INSTRUCTIONS FOR THE TASK: Print every line of the entries below character for character, from the first entry through the last.

------------

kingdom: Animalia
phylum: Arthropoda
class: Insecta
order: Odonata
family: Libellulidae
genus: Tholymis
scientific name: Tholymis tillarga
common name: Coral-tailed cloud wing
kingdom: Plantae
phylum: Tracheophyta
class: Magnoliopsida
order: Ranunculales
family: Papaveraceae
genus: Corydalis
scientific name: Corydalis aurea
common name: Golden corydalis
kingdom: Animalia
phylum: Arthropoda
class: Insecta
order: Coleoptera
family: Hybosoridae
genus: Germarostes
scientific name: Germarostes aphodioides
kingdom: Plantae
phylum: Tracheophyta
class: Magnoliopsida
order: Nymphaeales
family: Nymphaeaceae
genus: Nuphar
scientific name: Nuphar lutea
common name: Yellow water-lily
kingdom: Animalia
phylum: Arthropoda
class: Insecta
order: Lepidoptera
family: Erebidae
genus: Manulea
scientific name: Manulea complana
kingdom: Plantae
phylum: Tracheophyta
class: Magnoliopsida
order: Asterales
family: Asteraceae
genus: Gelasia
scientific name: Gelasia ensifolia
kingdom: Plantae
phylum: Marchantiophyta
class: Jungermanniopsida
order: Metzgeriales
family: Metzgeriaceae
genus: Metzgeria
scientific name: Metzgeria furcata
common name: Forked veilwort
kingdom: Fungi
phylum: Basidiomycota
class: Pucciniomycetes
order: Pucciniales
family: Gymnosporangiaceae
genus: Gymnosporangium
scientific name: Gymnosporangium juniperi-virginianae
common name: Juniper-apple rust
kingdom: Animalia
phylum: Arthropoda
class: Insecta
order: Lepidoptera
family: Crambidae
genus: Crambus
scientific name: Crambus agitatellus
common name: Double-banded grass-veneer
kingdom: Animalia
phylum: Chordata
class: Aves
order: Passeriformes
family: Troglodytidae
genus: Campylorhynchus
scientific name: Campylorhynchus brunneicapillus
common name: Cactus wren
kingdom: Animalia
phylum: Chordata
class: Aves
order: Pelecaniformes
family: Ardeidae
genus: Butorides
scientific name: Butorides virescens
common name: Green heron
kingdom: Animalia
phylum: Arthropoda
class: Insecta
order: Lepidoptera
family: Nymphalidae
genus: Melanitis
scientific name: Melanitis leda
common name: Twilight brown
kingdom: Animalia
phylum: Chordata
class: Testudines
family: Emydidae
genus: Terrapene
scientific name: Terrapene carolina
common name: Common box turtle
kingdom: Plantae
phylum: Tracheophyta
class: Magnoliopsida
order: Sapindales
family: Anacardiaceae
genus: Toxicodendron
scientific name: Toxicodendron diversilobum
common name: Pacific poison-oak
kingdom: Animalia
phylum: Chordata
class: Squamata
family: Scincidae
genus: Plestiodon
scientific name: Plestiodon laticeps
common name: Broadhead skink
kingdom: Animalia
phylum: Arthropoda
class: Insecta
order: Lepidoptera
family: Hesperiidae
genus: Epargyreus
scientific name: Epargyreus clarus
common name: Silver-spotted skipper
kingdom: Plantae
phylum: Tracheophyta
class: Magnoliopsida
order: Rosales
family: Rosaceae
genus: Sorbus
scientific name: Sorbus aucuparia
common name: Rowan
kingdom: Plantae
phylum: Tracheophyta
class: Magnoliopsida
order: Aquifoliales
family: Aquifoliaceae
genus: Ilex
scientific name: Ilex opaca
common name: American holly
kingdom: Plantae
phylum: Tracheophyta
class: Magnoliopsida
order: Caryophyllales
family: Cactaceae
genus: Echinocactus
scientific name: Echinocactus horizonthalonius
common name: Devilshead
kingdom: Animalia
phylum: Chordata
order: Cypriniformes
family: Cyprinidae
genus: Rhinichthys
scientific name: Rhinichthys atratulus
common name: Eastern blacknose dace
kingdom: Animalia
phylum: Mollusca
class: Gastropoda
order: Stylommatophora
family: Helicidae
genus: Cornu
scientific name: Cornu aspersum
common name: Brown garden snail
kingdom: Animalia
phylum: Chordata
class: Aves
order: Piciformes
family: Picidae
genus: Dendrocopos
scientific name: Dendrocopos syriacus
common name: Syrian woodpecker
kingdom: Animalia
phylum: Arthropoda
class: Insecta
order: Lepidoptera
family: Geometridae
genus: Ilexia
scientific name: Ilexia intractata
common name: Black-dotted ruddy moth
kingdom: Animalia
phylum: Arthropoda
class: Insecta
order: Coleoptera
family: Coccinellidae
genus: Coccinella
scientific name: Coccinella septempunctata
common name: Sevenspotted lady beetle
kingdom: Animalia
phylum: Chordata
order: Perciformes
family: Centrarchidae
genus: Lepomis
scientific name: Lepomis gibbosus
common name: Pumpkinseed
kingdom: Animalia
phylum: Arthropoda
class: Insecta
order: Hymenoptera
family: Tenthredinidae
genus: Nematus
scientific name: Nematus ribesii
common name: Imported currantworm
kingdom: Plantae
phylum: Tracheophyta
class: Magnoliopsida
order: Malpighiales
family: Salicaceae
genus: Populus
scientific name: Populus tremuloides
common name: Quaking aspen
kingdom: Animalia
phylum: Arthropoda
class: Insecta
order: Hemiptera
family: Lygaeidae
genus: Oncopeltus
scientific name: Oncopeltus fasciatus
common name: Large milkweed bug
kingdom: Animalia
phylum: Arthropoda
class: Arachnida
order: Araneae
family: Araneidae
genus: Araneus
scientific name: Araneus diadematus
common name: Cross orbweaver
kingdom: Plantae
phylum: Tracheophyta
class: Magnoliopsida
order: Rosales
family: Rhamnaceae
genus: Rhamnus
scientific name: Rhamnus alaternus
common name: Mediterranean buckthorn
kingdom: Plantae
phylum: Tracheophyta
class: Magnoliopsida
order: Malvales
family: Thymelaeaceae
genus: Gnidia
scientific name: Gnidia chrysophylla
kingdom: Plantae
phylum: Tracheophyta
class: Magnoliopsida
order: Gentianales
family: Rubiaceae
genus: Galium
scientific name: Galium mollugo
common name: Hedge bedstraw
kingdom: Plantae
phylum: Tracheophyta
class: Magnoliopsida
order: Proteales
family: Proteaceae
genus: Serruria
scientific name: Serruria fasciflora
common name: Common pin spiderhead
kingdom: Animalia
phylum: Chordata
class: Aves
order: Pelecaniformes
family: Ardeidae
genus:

------------

RESPONSE TO THIS EXERCISE:
kingdom: Animalia
phylum: Arthropoda
class: Insecta
order: Odonata
family: Libellulidae
genus: Tholymis
scientific name: Tholymis tillarga
common name: Coral-tailed cloud wing
kingdom: Plantae
phylum: Tracheophyta
class: Magnoliopsida
order: Ranunculales
family: Papaveraceae
genus: Corydalis
scientific name: Corydalis aurea
common name: Golden corydalis
kingdom: Animalia
phylum: Arthropoda
class: Insecta
order: Coleoptera
family: Hybosoridae
genus: Germarostes
scientific name: Germarostes aphodioides
kingdom: Plantae
phylum: Tracheophyta
class: Magnoliopsida
order: Nymphaeales
family: Nymphaeaceae
genus: Nuphar
scientific name: Nuphar lutea
common name: Yellow water-lily
kingdom: Animalia
phylum: Arthropoda
class: Insecta
order: Lepidoptera
family: Erebidae
genus: Manulea
scientific name: Manulea complana
kingdom: Plantae
phylum: Tracheophyta
class: Magnoliopsida
order: Asterales
family: Asteraceae
genus: Gelasia
scientific name: Gelasia ensifolia
kingdom: Plantae
phylum: Marchantiophyta
class: Jungermanniopsida
order: Metzgeriales
family: Metzgeriaceae
genus: Metzgeria
scientific name: Metzgeria furcata
common name: Forked veilwort
kingdom: Fungi
phylum: Basidiomycota
class: Pucciniomycetes
order: Pucciniales
family: Gymnosporangiaceae
genus: Gymnosporangium
scientific name: Gymnosporangium juniperi-virginianae
common name: Juniper-apple rust
kingdom: Animalia
phylum: Arthropoda
class: Insecta
order: Lepidoptera
family: Crambidae
genus: Crambus
scientific name: Crambus agitatellus
common name: Double-banded grass-veneer
kingdom: Animalia
phylum: Chordata
class: Aves
order: Passeriformes
family: Troglodytidae
genus: Campylorhynchus
scientific name: Campylorhynchus brunneicapillus
common name: Cactus wren
kingdom: Animalia
phylum: Chordata
class: Aves
order: Pelecaniformes
family: Ardeidae
genus: Butorides
scientific name: Butorides virescens
common name: Green heron
kingdom: Animalia
phylum: Arthropoda
class: Insecta
order: Lepidoptera
family: Nymphalidae
genus: Melanitis
scientific name: Melanitis leda
common name: Twilight brown
kingdom: Animalia
phylum: Chordata
class: Testudines
family: Emydidae
genus: Terrapene
scientific name: Terrapene carolina
common name: Common box turtle
kingdom: Plantae
phylum: Tracheophyta
class: Magnoliopsida
order: Sapindales
family: Anacardiaceae
genus: Toxicodendron
scientific name: Toxicodendron diversilobum
common name: Pacific poison-oak
kingdom: Animalia
phylum: Chordata
class: Squamata
family: Scincidae
genus: Plestiodon
scientific name: Plestiodon laticeps
common name: Broadhead skink
kingdom: Animalia
phylum: Arthropoda
class: Insecta
order: Lepidoptera
family: Hesperiidae
genus: Epargyreus
scientific name: Epargyreus clarus
common name: Silver-spotted skipper
kingdom: Plantae
phylum: Tracheophyta
class: Magnoliopsida
order: Rosales
family: Rosaceae
genus: Sorbus
scientific name: Sorbus aucuparia
common name: Rowan
kingdom: Plantae
phylum: Tracheophyta
class: Magnoliopsida
order: Aquifoliales
family: Aquifoliaceae
genus: Ilex
scientific name: Ilex opaca
common name: American holly
kingdom: Plantae
phylum: Tracheophyta
class: Magnoliopsida
order: Caryophyllales
family: Cactaceae
genus: Echinocactus
scientific name: Echinocactus horizonthalonius
common name: Devilshead
kingdom: Animalia
phylum: Chordata
order: Cypriniformes
family: Cyprinidae
genus: Rhinichthys
scientific name: Rhinichthys atratulus
common name: Eastern blacknose dace
kingdom: Animalia
phylum: Mollusca
class: Gastropoda
order: Stylommatophora
family: Helicidae
genus: Cornu
scientific name: Cornu aspersum
common name: Brown garden snail
kingdom: Animalia
phylum: Chordata
class: Aves
order: Piciformes
family: Picidae
genus: Dendrocopos
scientific name: Dendrocopos syriacus
common name: Syrian woodpecker
kingdom: Animalia
phylum: Arthropoda
class: Insecta
order: Lepidoptera
family: Geometridae
genus: Ilexia
scientific name: Ilexia intractata
common name: Black-dotted ruddy moth
kingdom: Animalia
phylum: Arthropoda
class: Insecta
order: Coleoptera
family: Coccinellidae
genus: Coccinella
scientific name: Coccinella septempunctata
common name: Sevenspotted lady beetle
kingdom: Animalia
phylum: Chordata
order: Perciformes
family: Centrarchidae
genus: Lepomis
scientific name: Lepomis gibbosus
common name: Pumpkinseed
kingdom: Animalia
phylum: Arthropoda
class: Insecta
order: Hymenoptera
family: Tenthredinidae
genus: Nematus
scientific name: Nematus ribesii
common name: Imported currantworm
kingdom: Plantae
phylum: Tracheophyta
class: Magnoliopsida
order: Malpighiales
family: Salicaceae
genus: Populus
scientific name: Populus tremuloides
common name: Quaking aspen
kingdom: Animalia
phylum: Arthropoda
class: Insecta
order: Hemiptera
family: Lygaeidae
genus: Oncopeltus
scientific name: Oncopeltus fasciatus
common name: Large milkweed bug
kingdom: Animalia
phylum: Arthropoda
class: Arachnida
order: Araneae
family: Araneidae
genus: Araneus
scientific name: Araneus diadematus
common name: Cross orbweaver
kingdom: Plantae
phylum: Tracheophyta
class: Magnoliopsida
order: Rosales
family: Rhamnaceae
genus: Rhamnus
scientific name: Rhamnus alaternus
common name: Mediterranean buckthorn
kingdom: Plantae
phylum: Tracheophyta
class: Magnoliopsida
order: Malvales
family: Thymelaeaceae
genus: Gnidia
scientific name: Gnidia chrysophylla
kingdom: Plantae
phylum: Tracheophyta
class: Magnoliopsida
order: Gentianales
family: Rubiaceae
genus: Galium
scientific name: Galium mollugo
common name: Hedge bedstraw
kingdom: Plantae
phylum: Tracheophyta
class: Magnoliopsida
order: Proteales
family: Proteaceae
genus: Serruria
scientific name: Serruria fasciflora
common name: Common pin spiderhead
kingdom: Animalia
phylum: Chordata
class: Aves
order: Pelecaniformes
family: Ardeidae
genus:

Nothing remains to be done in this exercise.